Coxsackie B3 virus can replicate in cultured human foetal heart cells and is inhibited by interferon.

Coxsackie B viruses (types 1 to 5) are the most frequent reported cause of acute viral myocarditis. To study the pathogenesis of the disease at the cellular level, we simulated an infectious situation by infecting cultured human foetal heart cells with Coxsackie B3 (CB3) virus. Successful replication of this virus could be demonstrated by the presence of virus particles inside cultivated foetal myocytes together with high titres of progeny virus of 10(8) plaque-forming units (PFU) per millilitre culture medium.
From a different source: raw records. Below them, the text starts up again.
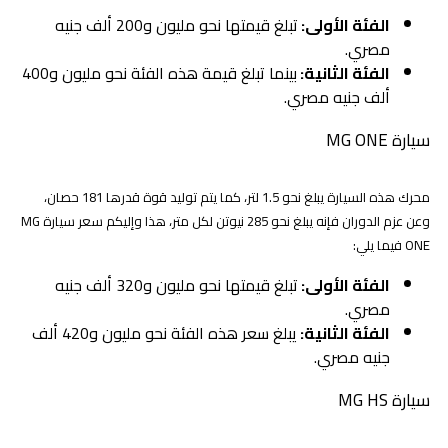
الفئة الأولى:
تبلغ قيمتها نحو مليون و200 ألف جنيه
مصري.
الفئة الثانية:
بينما تبلغ قيمة هذه الفئة نحو مليون و400
ألف جنيه مصري.
سيارة MG ONE
محرك هذه السيارة يبلغ نحو 1.5 لتر، كما يتم توليد قوة قدرها 181 حصان،
وعن عزم الدوران فإنه يبلغ نحو 285 نيوتن لكل متر، هذا وإليكم سعر سيارة MG
ONE فيما يلي:
الفئة الأولى:
تبلغ قيمتها نحو مليون و320 ألف جنيه
مصري.
الفئة الثانية:
يبلغ سعر هذه الفئة نحو مليون و420 ألف
جنيه مصري.
سيارة MG HS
Within 9 h of infection networks of myocytes lost their ability to contract spontaneously followed by disintegration and replacement by overgrowing fibroblasts which survived the infection. These cells produced CB3 virus continuously over several months, indicating carrier state infection of human myocardial fibroblasts. Human fibroblasts interferon (IFN-beta) was found to act as a potent inhibitor of the replication of this virus. Virus yields could be reduced from 1.2 x 1.8 x 10(5) PFU/ml culture medium when human heart cells were incubated with IFN-beta 20 h prior to challenge with a high input multiplicity of 50 PFU of CB3 virus per cell, demonstrating the major protective role of IFN-beta in CB3 viral infection. It thus appear that IFN-beta might become useful as an antiviral agent in the treatment of Coxsackie myocarditis.